Hive
fix(kura): flush REAPI ByteStream uploads before persisting
GitHub issue · Closed
What
The REAPI ByteStream/Write handler streamed upload chunks into a temp file with write_all, then persisted the blob by re-opening that path on a separate descriptor (stat + copy into a segment) — without flushing the temp file first. This flushes and closes the temp file before persisting, and adds a regression test.
Why (root cause)
tokio::fs::File buffers writes and flushes lazily. With no explicit flush, the persist path’s separate-descriptor stat + copy raced the background flush and intermittently failed with failed to persist CAS blob: appended N bytes into segment …, expected M (ByteStream/Write → INTERNAL).
The failure scales with the number of concurrent blob uploads, so it specifically and reliably broke remote caching of cargo build scripts: a build script’s directory OUT_DIR uploads dozens of blobs at once (e.g. librocksdb-sys ≈ 339 .o files), a subset of those ByteStream/Writes failed, Bazel then skipped UpdateActionResult for those actions, and they re-executed on every build — librocksdb-sys recompiled on every clean build (~8 min), cascading to everything that links it. Plain file-output actions (rustc rlibs) upload a single blob and rarely raced, so they cached fine and masked the bug.

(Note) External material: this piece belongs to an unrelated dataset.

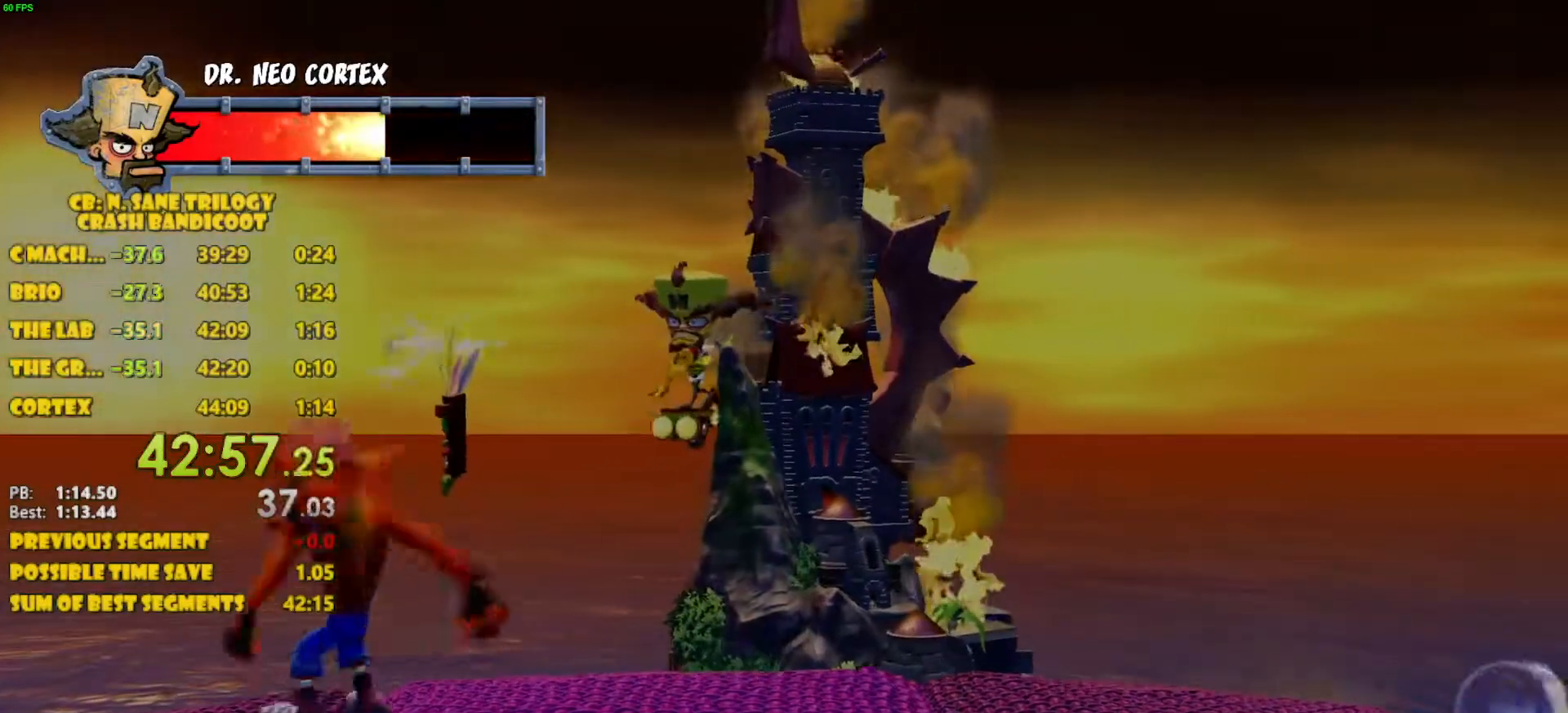
{"buttons": ["DPAD_RIGHT"], "left_stick": "center", "events": [[17, "DPAD_RIGHT", "down"], [333, "DPAD_RIGHT", "up"], [500, "DPAD_RIGHT", "down"]]}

Found while dogfooding Kura as the Bazel remote cache for the Kura Bazel build: a fresh build got hundreds of Kura cache hits yet still recompiled rocksdb.
Why this fix
Kura’s HTTP upload path (read_request_to_temp in utils.rs) already flushes before persisting; the ByteStream handler was the lone exception. Flushing + dropping the handle makes persist re-read a fully-written, closed file — minimal and matches the existing pattern. The action-cache and per-blob CAS round-trips were already correct; only the upload’s durability ordering was wrong.
Impact
- Remote caching of cargo build scripts (and any action uploading many blobs concurrently / with directory outputs) now works through Kura.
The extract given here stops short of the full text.